__SOURCE EXTRACT__
_ _ _ _ _

Online TV fandom has ushered in a golden age of speculation and theorizing, a digital scavenger hunt that grants an added layer of interactivity to your favorite show. This is nothing new: Making educated guesses at a story’s ending is as old as readers solving crimes alongside the literary sleuths of Arthur Conan Doyle and Agatha Christie; it found new, 21st-century life in the widespread community of clue hunters devoted to decrypting Lost. The novelty’s in the volume of viewers now making those guesses simultaneously, in full view of and sometimes in collaboration with one another. I’ve spoken with showrunners who’ve expressed both delight and dismay at this contemporary trend; Dan Harmon put it in stark terms ahead of Rick And Morty’s second season:

You cannot write payoff-based TV anymore because the audience is essentially a render farm. They have an unlimited calculation capacity. There’s no writers’ room that can think more than 20 million people who can think about it for an hour a day. That season of Dexter being the big example: They had planned out this whole Fight Club reveal that there was a character that didn’t really exist except in someone else’s head. They’d planned out the whole clever thing, and they were going to reveal it, and all this stuff, and then after episode one aired, somebody on Reddit just like, [Snaps fingers.]. You can’t do it anymore. You can’t try to fool the audience.

_ _ _ _ _

__RECORDED DATA__
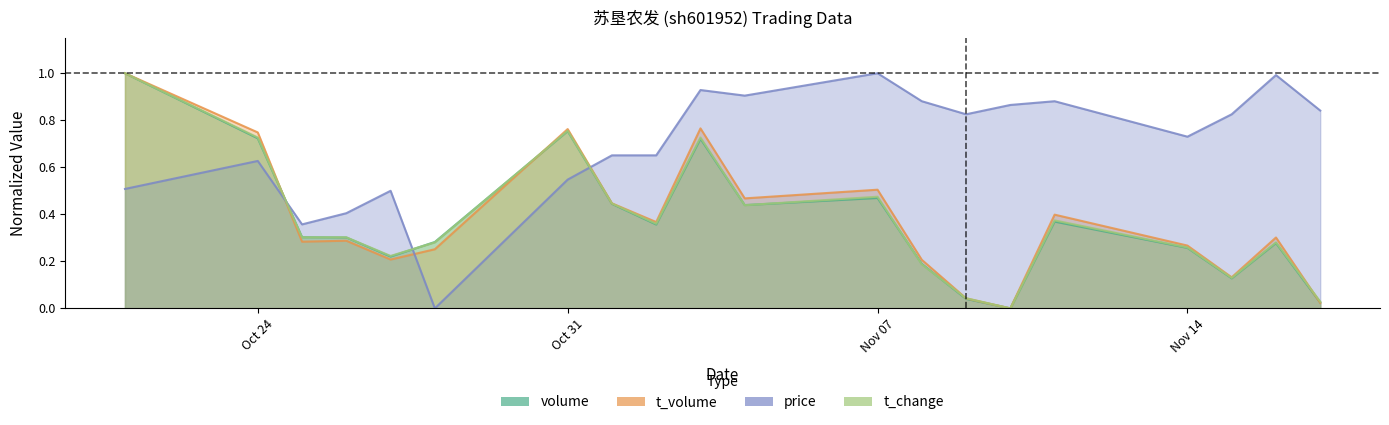

How many intersections are there between volume and t_volume?

3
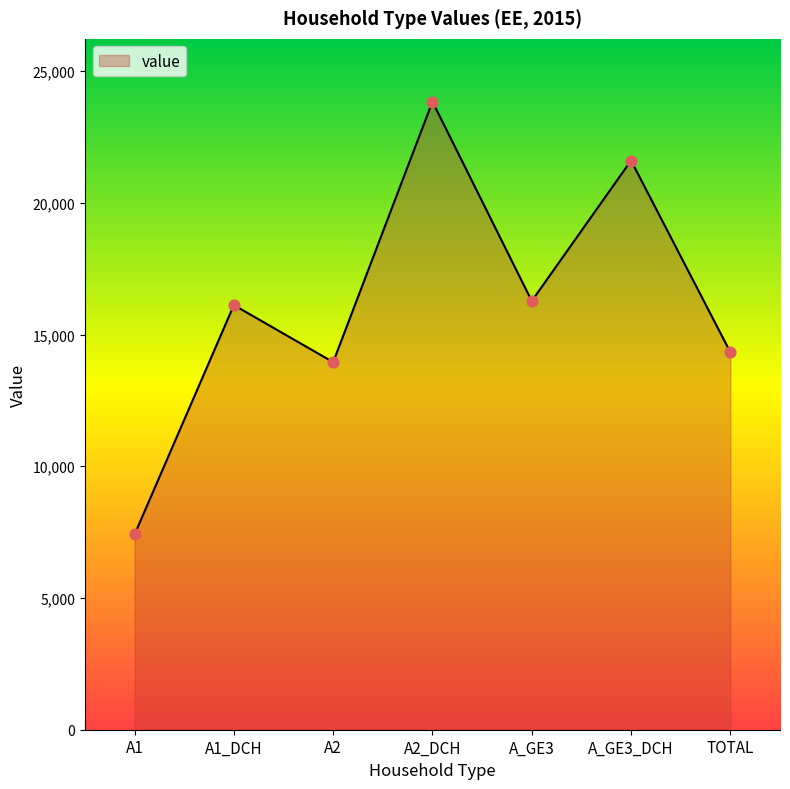

Approximately how many times larger is the value at A2 compared to A2_DCH?

0.6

_ _ _ _ _

__WHAT YOU NEED TO DO__
[a] Answer these about the passage on TV fandom:
(i) Which show drew a widespread community of clue hunters devoted to decrypting it?
(ii) Ahead of which season of Rick And Morty did Dan Harmon make his remarks?
(iii) Which show's season does Harmon call the big example?
[b] Please copy the passage on TV fandom word for word, from "You cannot write" to "fool the audience.".
The data is not needed for what comes next.

__TASK ANSWERS__
[a]
(i) Lost
(ii) The second season
(iii) Dexter

[b]
You cannot write payoff-based TV anymore because the audience is essentially a render farm. They have an unlimited calculation capacity. There’s no writers’ room that can think more than 20 million people who can think about it for an hour a day. That season of Dexter being the big example: They had planned out this whole Fight Club reveal that there was a character that didn’t really exist except in someone else’s head. They’d planned out the whole clever thing, and they were going to reveal it, and all this stuff, and then after episode one aired, somebody on Reddit just like, [Snaps fingers.]. You can’t do it anymore. You can’t try to fool the audience.